[[ THE RECORDS, beginning ]]

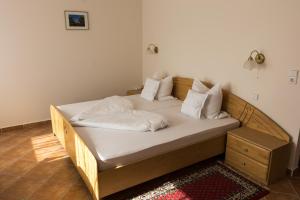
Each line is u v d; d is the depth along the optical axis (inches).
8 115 155.0
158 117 113.0
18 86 154.7
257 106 116.6
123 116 117.3
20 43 149.8
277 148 97.5
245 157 106.4
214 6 129.5
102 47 180.4
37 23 152.7
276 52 105.0
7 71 149.4
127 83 199.3
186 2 146.9
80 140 91.9
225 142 118.1
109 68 187.5
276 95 107.9
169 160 99.3
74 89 175.9
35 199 91.9
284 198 92.8
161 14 169.9
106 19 177.3
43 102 165.5
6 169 112.0
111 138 98.3
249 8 112.6
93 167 82.4
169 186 98.9
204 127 112.0
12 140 142.4
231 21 121.9
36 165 115.6
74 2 162.6
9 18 143.6
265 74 110.8
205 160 120.1
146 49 193.3
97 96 187.3
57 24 159.3
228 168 112.7
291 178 105.8
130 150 88.9
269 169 98.2
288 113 104.7
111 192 86.3
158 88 159.2
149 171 94.3
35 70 158.1
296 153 105.5
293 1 96.2
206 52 139.3
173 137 100.5
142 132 104.3
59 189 98.0
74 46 168.9
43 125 166.2
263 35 108.8
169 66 170.9
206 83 140.6
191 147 105.1
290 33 99.0
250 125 118.6
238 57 121.6
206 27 136.5
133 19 189.0
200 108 122.6
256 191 96.5
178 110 137.3
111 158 83.9
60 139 127.7
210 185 99.9
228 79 129.0
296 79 99.6
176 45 161.0
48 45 159.2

[[ THE RECORDS, end ]]

Working from the data above, extract solely the lines from the one containing "169 160 99.3" through the one containing "158 88 159.2", exactly as they appear, both included.

RESULT OF THIS TASK
169 160 99.3
74 89 175.9
35 199 91.9
284 198 92.8
161 14 169.9
106 19 177.3
43 102 165.5
6 169 112.0
111 138 98.3
249 8 112.6
93 167 82.4
169 186 98.9
204 127 112.0
12 140 142.4
231 21 121.9
36 165 115.6
74 2 162.6
9 18 143.6
265 74 110.8
205 160 120.1
146 49 193.3
97 96 187.3
57 24 159.3
228 168 112.7
291 178 105.8
130 150 88.9
269 169 98.2
288 113 104.7
111 192 86.3
158 88 159.2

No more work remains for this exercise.